Freeman, from South Carolina, knew she wanted to be an engineer. As a child, she loved to build computers, and pursued computer engineering as a result. However, she shifted away from it when she realized she really liked chemistry.

“My passion is in bio-detection,” said Freeman. “I like the fusion between electrical and chemical engineering – the interdisciplinary effect of looking at biosensors. There are two components: sensors are easily understood by science, but biology is difficult. I find this field to be challenging.”

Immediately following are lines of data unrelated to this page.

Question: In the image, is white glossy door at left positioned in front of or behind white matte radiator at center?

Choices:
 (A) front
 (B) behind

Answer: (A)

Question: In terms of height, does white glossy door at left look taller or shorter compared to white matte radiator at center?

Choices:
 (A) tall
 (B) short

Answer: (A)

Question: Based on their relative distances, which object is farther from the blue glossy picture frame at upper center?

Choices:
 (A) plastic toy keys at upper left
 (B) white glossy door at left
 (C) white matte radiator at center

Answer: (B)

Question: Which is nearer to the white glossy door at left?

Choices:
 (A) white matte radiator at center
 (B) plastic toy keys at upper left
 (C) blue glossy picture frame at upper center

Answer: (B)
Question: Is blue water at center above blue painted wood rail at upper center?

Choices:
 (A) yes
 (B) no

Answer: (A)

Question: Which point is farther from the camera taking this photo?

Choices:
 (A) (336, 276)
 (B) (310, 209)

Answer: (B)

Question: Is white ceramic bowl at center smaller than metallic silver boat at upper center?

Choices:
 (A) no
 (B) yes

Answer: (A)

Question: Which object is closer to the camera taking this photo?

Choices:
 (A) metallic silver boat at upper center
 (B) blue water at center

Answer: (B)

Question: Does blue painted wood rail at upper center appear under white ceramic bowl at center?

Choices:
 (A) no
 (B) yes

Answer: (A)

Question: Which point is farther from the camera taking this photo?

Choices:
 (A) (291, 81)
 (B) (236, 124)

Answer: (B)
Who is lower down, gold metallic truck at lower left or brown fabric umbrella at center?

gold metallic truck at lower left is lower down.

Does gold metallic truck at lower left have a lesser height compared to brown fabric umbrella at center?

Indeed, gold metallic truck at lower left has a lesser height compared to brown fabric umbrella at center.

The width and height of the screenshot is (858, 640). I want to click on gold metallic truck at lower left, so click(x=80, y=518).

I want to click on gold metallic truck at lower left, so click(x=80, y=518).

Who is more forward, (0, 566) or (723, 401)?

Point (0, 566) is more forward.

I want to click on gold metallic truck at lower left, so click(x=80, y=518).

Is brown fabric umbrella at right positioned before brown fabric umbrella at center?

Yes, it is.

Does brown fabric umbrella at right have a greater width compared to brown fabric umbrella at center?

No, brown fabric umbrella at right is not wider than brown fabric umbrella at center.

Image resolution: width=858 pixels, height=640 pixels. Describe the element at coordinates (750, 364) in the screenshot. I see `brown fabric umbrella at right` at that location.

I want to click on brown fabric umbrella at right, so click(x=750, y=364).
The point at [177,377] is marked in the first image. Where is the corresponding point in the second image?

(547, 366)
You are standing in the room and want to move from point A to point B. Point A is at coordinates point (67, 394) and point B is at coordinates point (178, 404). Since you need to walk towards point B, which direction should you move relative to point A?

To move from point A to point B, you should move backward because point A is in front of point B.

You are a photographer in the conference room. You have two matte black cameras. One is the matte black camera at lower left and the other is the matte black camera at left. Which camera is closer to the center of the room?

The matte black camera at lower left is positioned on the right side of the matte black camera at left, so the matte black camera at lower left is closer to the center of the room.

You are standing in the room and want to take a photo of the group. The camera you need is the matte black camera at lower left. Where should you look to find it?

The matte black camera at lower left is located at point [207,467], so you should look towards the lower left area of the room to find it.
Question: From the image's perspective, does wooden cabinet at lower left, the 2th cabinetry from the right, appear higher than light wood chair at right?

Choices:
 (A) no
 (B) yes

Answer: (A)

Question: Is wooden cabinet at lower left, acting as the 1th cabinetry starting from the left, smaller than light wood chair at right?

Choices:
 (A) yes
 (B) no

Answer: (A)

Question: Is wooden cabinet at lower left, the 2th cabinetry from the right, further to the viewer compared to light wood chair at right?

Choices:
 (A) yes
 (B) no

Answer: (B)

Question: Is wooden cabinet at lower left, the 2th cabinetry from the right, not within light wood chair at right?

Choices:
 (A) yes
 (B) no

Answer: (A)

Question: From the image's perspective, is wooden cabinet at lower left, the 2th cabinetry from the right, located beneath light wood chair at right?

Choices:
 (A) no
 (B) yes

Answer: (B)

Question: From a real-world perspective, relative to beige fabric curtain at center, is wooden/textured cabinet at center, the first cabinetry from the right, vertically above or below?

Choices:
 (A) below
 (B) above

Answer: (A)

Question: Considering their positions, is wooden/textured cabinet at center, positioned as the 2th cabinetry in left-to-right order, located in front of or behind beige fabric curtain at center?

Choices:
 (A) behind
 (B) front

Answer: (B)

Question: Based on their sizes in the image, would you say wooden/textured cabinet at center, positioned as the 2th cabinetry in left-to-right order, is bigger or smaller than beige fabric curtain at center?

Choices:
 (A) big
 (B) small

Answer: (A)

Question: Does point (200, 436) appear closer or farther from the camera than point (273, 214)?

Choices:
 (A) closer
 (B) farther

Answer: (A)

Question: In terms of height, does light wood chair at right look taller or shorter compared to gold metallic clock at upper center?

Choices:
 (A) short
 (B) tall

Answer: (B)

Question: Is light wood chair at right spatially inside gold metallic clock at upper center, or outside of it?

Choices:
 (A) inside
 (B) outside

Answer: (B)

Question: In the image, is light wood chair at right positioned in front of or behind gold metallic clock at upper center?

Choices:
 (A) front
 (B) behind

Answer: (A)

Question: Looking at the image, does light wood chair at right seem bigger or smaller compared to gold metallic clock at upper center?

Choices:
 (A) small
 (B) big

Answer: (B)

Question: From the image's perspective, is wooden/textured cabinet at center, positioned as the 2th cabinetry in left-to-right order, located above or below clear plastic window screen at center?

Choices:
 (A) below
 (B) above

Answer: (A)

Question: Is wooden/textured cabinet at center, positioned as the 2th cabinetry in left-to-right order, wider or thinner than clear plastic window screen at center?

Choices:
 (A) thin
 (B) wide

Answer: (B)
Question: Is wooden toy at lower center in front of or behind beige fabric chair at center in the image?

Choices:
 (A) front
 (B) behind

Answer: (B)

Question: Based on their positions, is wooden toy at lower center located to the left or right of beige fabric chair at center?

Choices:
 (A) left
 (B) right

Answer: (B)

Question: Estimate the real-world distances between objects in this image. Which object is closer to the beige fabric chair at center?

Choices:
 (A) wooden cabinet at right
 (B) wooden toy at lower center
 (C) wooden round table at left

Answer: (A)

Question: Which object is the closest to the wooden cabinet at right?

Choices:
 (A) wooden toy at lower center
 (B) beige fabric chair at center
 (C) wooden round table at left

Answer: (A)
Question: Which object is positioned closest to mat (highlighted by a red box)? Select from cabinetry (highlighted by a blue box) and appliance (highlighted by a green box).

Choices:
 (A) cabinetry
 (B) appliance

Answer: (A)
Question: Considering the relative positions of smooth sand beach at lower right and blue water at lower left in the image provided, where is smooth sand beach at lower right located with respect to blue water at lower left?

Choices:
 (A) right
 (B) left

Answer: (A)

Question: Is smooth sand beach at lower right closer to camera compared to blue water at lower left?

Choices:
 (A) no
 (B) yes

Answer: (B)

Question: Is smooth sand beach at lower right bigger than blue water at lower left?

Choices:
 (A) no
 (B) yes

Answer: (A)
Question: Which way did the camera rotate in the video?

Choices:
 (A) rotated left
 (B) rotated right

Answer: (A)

Freeman says she chose UC San Diego because the school is dedicated to both engineering and medicine, and San Diego is a well-known hub for biotech. “I looked at the facilities offered, the collaboration opportunities.”

Freeman plans to complete a postdoc at UC San Diego before pursuing other job opportunities in the area.

Regarding Research Expo, Freeman says, “My goal is to get better communicating science. In addition to networking with industry professionals, I also love interacting with other students. We publish all this great research, and this is the one time we get to see all of our fellow graduate students in one place.”

See the best poster award winners here.

Want to meet more than 200 graduate students doing innovative engineering research, like Freeman? Don’t miss Research Expo in 2017!


Department: Electrical & Computer Engineering
Research Institute Affiliation: Graduate Program in Chemical Engineering
Faculty Advisor(s): Y. Shaya Fainman
Plasmonic devices are of great interest due to their ability to confine light to the nanoscale level and dramatically increase the intensity of the electromagnetic field, functioning as high performance platforms for Raman signal enhancement. While Raman spectroscopy has been proposed as a tool to identify the preferential binding sites and adsorption configurations of molecules to nanoparticles, the results have been limited by the assumption that a single binding site is responsible for molecular adsorption. Here, we develop the simulated Raman correlation spectroscopy (SRCS) process to determine which binding sites of a molecule preferentially bind to a plasmonic material and in what capacity. We apply the method to the case of nucleic acids binding to silver, discovering that multiple atoms are responsible for adsorption kinetics. This method can be applied to future systems, such as to study the molecular orientation of adsorbates to films or protein conformation upon adsorption.